With the odds stake high, Garry believes in his team and Creative leadership will help set this Season apart.
While SFU Fashion Week might have produced a great deal of talents as the historic flagship platform that’s birthed Canada's University Fashion Week, going from the original founder and Creative Director, Kayode Fatoba who started this as a Student, to seeing the proliferation of brands, increased budget and growing production requirements, range of performer artists, models and business professionals are just the tip of the iceberg within the future of this scaling platform. What really sets each chapter presentation apart within the national wide season is the vision each director bring to their respective presentations, while there's still the overarching vision working with the creator, the difference in production success can be seen by the respective support each chapter is able to attain from their immediate community. With this year’s platform forcing directors to lend it’s resources towards supporting more indigenous Canadian programming, part of the advocacy component of the production will really be about being community centric and that’s what Garry Khaira is about coming back into executive position for a second term, the Volunteer Coordinator turned CD understands first hand where changes need to be made and is ready to take things to the next level. Rather than see his chapter loose licensing, Gary believes he and his team are up for the challenge. With a priority in problem solving solutions, the CD emerged victorious among other candidates coming out of a very shaky scaling season.
While it’s important to accredit a successful scaling year to SFU within Canada’s UFW’s Scaling of whom were the benchmark to which other chapters were established, catching up and increasing the value of our presentation from when Kayode was a student, to now supporting the growing management expenses of the platform means our year now have to walk on our own like UBC and UofT.
We took some time to speak to 2019’s UFW CD, Garry Khaira about what made him contest for this position and here's what the young creative had to say describing himself in one word, Artist.
A UFW CREATIVE DIRECTOR IS AN ARTIST FIRST ABOVE ALL ELSE.
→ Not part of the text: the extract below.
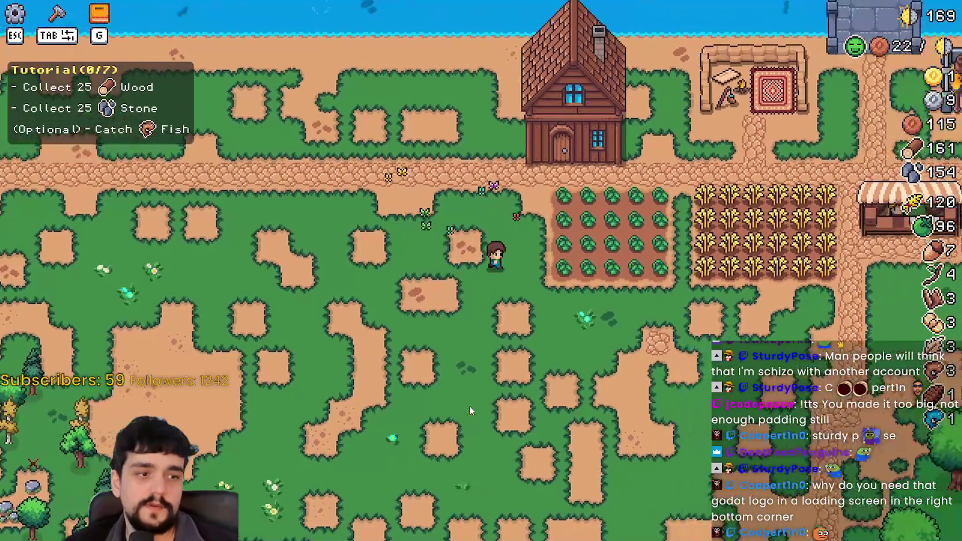
key("s")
In his words, put me in any genre, any field, any room and I will still be an artist. I have a different perspective on everything. I see art in everything like there is art of studying, art of producing music, art of speech, art of writing but an artist’s eye will tell you there is nothing more artistic, creative and ambition fuelled than fashion. I have always been into drawing and visually appealing designs since I was a child. It didn’t take much time for me to start drawing and sketching, so I’d scribble away in my notebook all day. That was when the concept of art and the artist got instilled in me so deep that I became one. Now looking back and connecting the dots it all makes sense. Creative Director is such a title that meets at the intersection of innovation and fashion, the same intersection that I have been hanging out at for quite a while now. It has been more than two years since I came from India to do my Undergraduate Degree here in Canada. Currently I am a 2nd year business student at Sfu who’s thinking to pursue a joint major in SIAT. I was the CTP manager at FIC-SFU for 2 semesters which gave me an understanding or perhaps a guide to not only manage but work well with the director and train other volunteers. I have also been a peer educator and a Universal Case Competition(UCC) Coach. Last year I was the VP of volunteer Co-ordination at SFU Fashion Week and I realized the immense potential this event holds and how much I can give to the event because it’s simple, I love fashion. From drawing mesmerizing sketches to writing soul touching deep poetry, I have done it all and incorporated it into the way I dress and perceive fashion and I will bring the same Vision to this years University Fashion Week at SFU.